Psychische Belastungen können sich negativ auf unsere Herzgesundheit auswirken. Zum einen ruft psychischer Stress körperliche Reaktionen wie einen Anstieg des Blutdrucks hervor, die auf lange Sicht Herz-Kreislauf-Erkrankungen begünstigen. Gleichzeitig tragen Stress und psychische Erkrankungen, beispielsweise Depressionen, zu gesundheitsschädlichen Verhaltensweisen bei: Betroffene ernähren sich oft ungesund, bewegen sich weniger oder vernachlässigen medizinische Vorsorgemaßnahmen. So kann psychischer Stress zu akuten Herzbeschwerden bis hin zu Herzinfarkt, Herzrhythmusstörungen oder Herzinsuffizienz (Herzschwäche) führen.

Herzprobleme können psychisch bedingt sein  

Neben diesen organischen (also körperlich nachweisbaren) Herzkrankheiten kann die Psyche auch sogenannte funktionelle Herzbeschwerden auslösen.

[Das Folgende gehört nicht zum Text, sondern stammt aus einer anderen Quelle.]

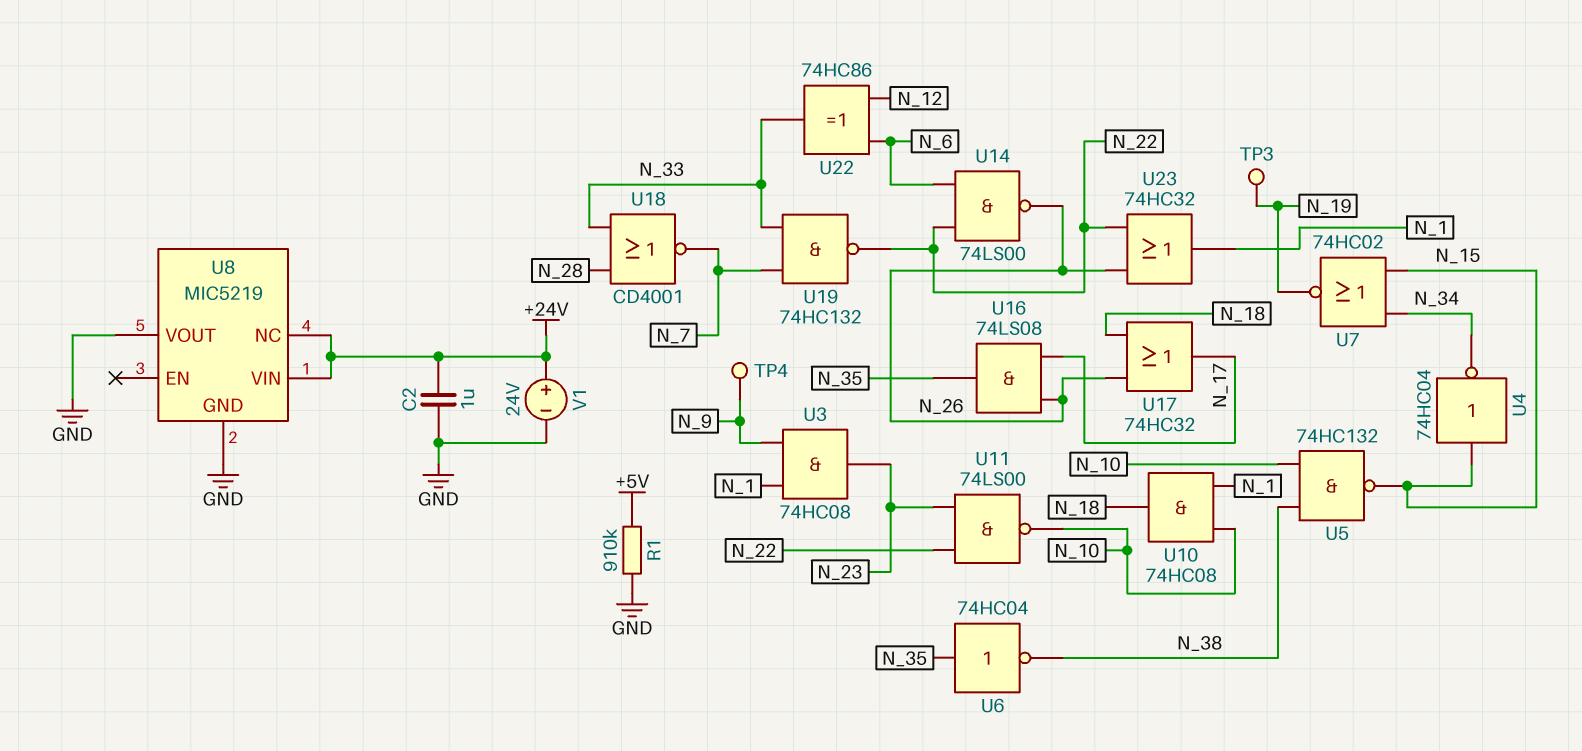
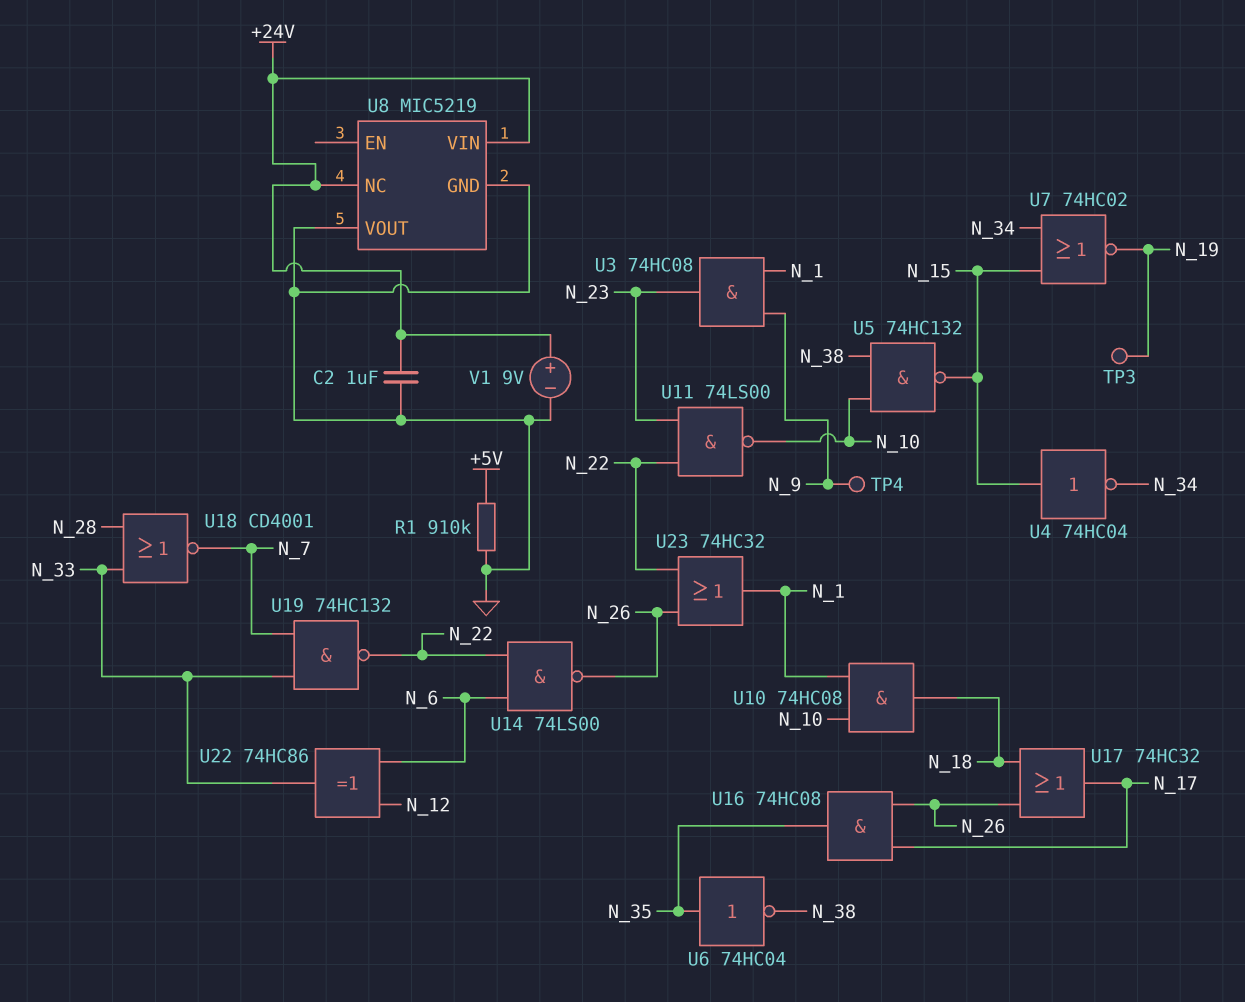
U16: AND 74LS08 (in N_17, in N_26, out N_35) -> AND 74HC08 (in N_17, in N_26, out N_35)
V1: 24V (plus +24V, minus GND) -> 9V (plus +24V, minus GND)

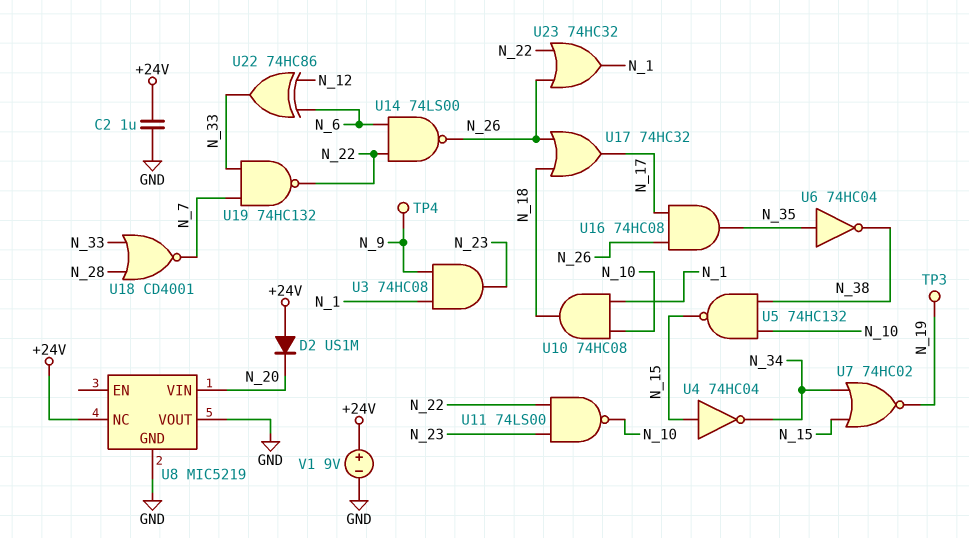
D2: none -> diode US1M (A +24V, K N_20)
R1: 910k (+5V, GND) -> none
U8 pin VIN: +24V -> N_20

Darunter versteht man Symptome wie Herzstolpern, Herzrasen oder Herzschmerzen, für die sich allerdings keine ursächlichen Schäden am Herzen finden lassen. Häufig liegt hier eine durch Stress ausgelöste Störung des Nervensystems vor, die zum Beispiel Verspannungen der Muskeln oder eine Verkrampfung der Herzkranzgefäße verursacht. Eine rein internistische Behandlung bleibt bei solchen Beschwerden meist erfolglos.   

Wenn das Herz selbst zum Stressfaktor wird 

Doch auch der umgekehrte Fall ist möglich: Schwere Herzereignisse können die Psyche stark unter Stress setzen. Ein Herzinfarkt löst beispielsweise bei Betroffenen fast immer Todesängste aus – auch wenn diese nicht immer bewusst wahrgenommen werden. Vor allem, wenn die Therapie der Herzerkrankung zusätzliche Belastungen mit sich bringt – wie Schockabgaben eines implantierten Defibrillators, häufige Krankenhausaufenthalte oder erhebliche Nebenwirkungen der Herzmedikamente – folgen oft Depressionen oder Angststörungen. Es entsteht ein Teufelskreis aus Herzkrankheit und psychischen Beschwerden.   

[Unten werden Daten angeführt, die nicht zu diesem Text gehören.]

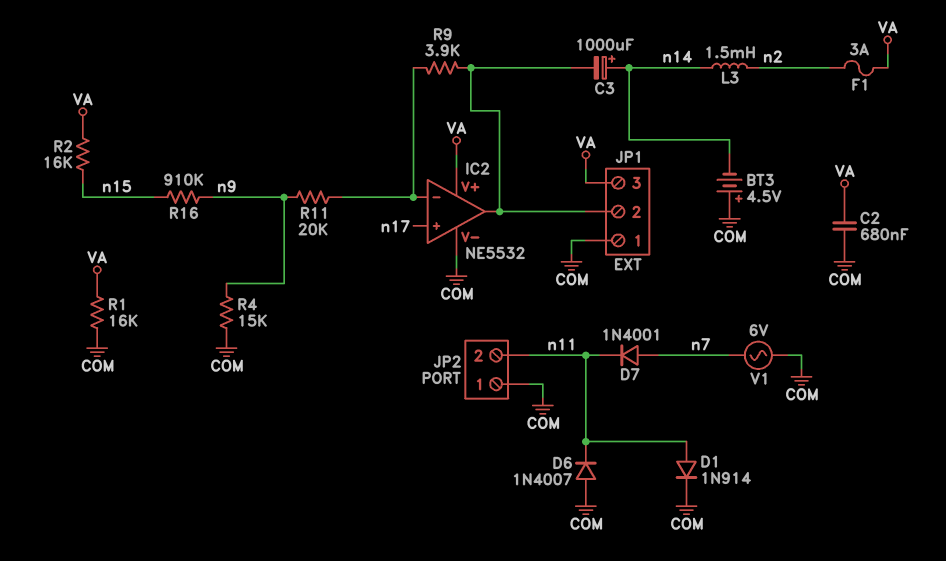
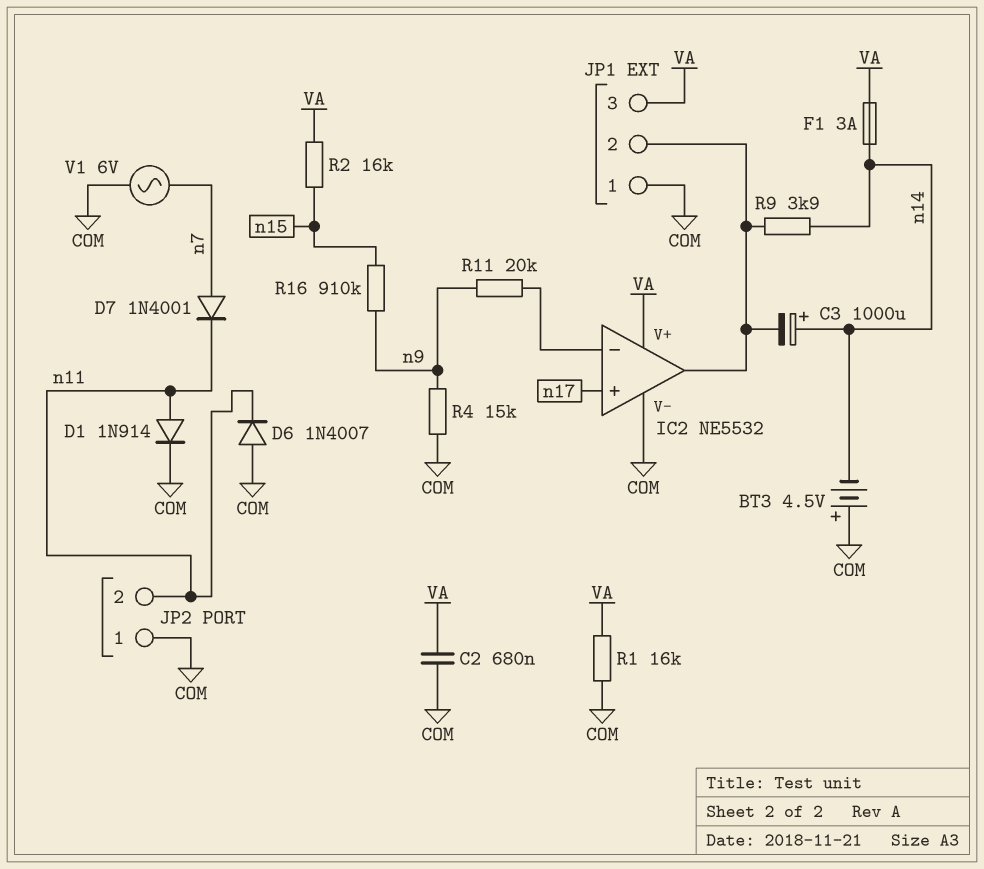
F1: 3A (VA, n2) -> 3A (VA, n14)
L3: 1.5mH (n2, n14) -> none
R9: 3.9k (IC2/in-, IC2/out) -> 3.9k (IC2/out, n14)

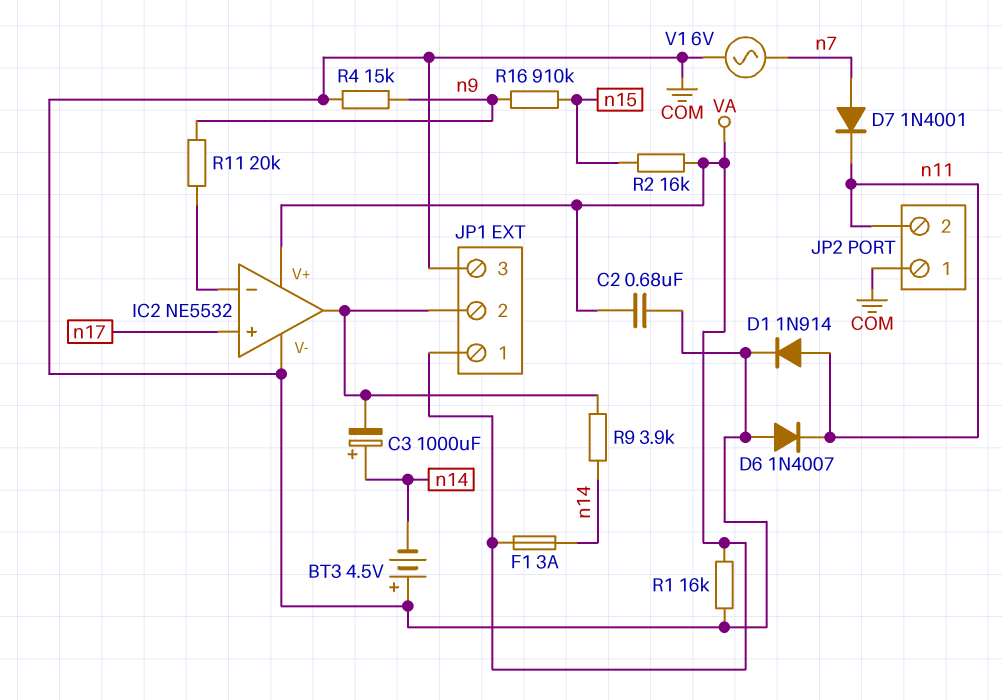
JP1 pin 1: COM -> VA
JP1 pin 3: VA -> COM

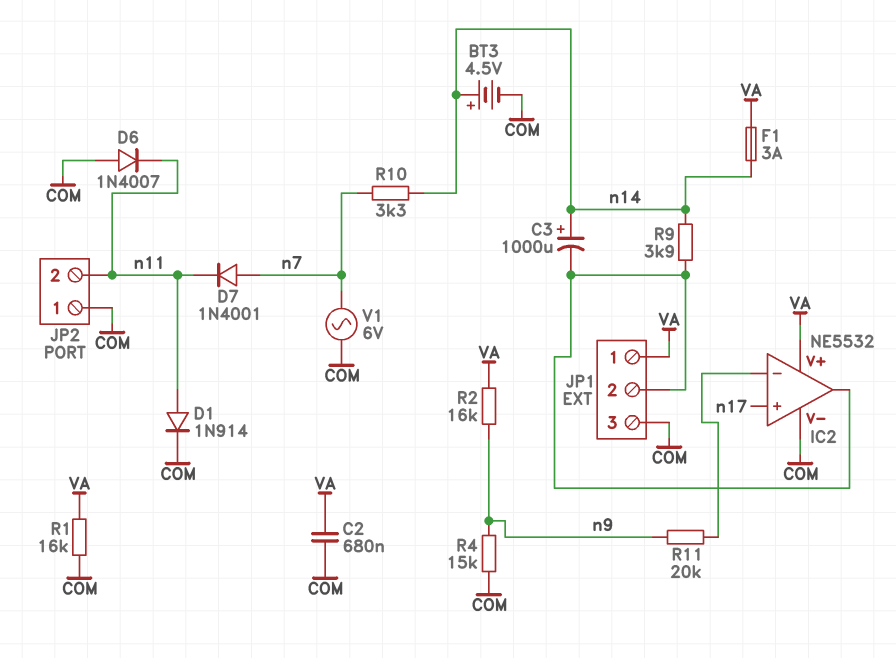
BT3: 4.5V (plus COM, minus n14) -> 4.5V (plus n14, minus COM)
R2: 16k (VA, n15) -> 16k (VA, n9)
R10: none -> 3.3k (n7, n14)
R16: 910k (n9, n15) -> none

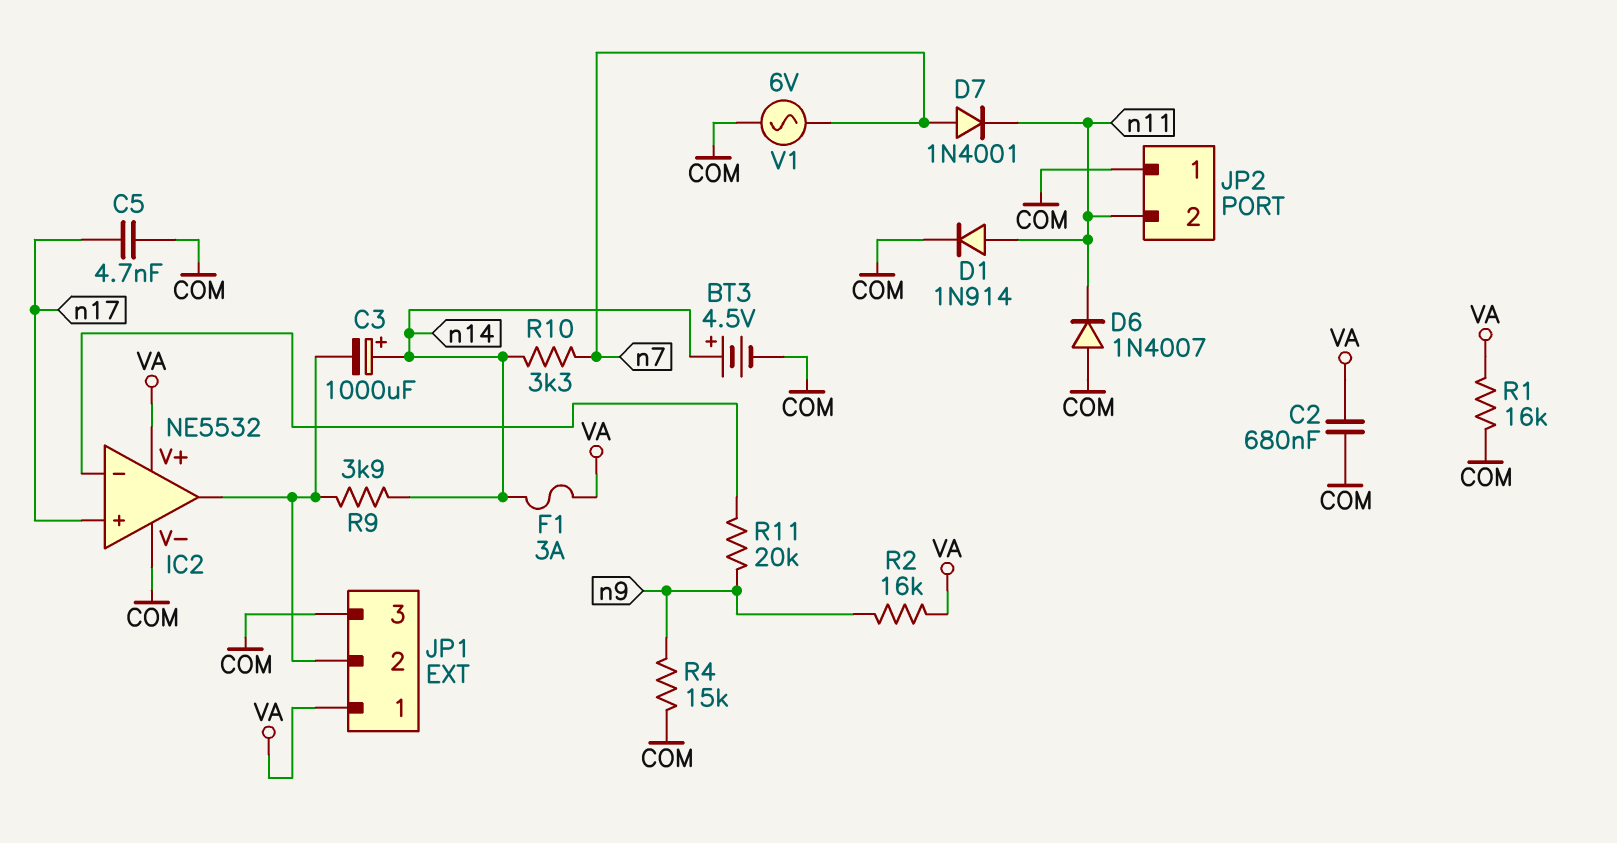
C5: none -> 4.7nF (COM, n17)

Psychokardiologie: Herz und Seele heilen 

Die noch recht junge medizinische Disziplin der Psychokardiologie befasst sich mit genau diesen Wechselwirkungen zwischen Herzerkrankungen und Psyche. Sie behandelt sowohl psychische Beschwerden, die durch die Auseinandersetzung mit der Herzerkrankung entstehen, als auch Herzkrankheiten, die durch psychischen Stress ausgelöst oder gefördert wurden. In den vergangenen 20 Jahren konnte das Behandlungsangebot der Psychokardiologie in Deutschland deutlich ausgebaut werden. Inzwischen arbeiten viele kardiologische Akutkliniken eng mit psychosomatischen Diensten zusammen. Sie bieten zum Beispiel unterstützende Gespräche an und helfen bei der Anbahnung einer Psychotherapie.  

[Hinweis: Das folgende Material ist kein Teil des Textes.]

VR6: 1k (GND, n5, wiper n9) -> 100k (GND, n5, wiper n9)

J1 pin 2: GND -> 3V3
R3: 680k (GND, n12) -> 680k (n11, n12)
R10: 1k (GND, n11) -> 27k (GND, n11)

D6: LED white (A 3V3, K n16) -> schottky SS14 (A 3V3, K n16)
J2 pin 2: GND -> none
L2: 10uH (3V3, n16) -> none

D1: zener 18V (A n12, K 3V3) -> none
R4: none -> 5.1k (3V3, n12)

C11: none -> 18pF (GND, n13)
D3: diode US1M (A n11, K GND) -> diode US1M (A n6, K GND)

So hilft die Psychokardiologie:

Nur die Hälfte der Berechtigten in Deutschland nimmt eine kardiologische Rehabilitation in Anspruch. Dabei ist diese ein wichtiger Baustein für die Bewältigung der Krankheit: konsequentes körperliches Training, Gespräche mit anderen Betroffenen, Informationsveranstaltungen oder Kurse zur Stressbewältigung tragen dazu bei, wieder Vertrauen in Herz und Körper zu gewinnen.  
Eine kontinuierliche individuelle psychologische Betreuung ist in der Reha jedoch meist nicht möglich. Bei Bedarf kann der behandelnde Arzt eine Empfehlung für eine anschließende psychotherapeutische Behandlung am Wohnort geben. 

Wer hilft? Der Sozialdienst Ihres behandelnden Krankenhauses wird den Reha-Antrag mit Ihnen gemeinsam stellen.  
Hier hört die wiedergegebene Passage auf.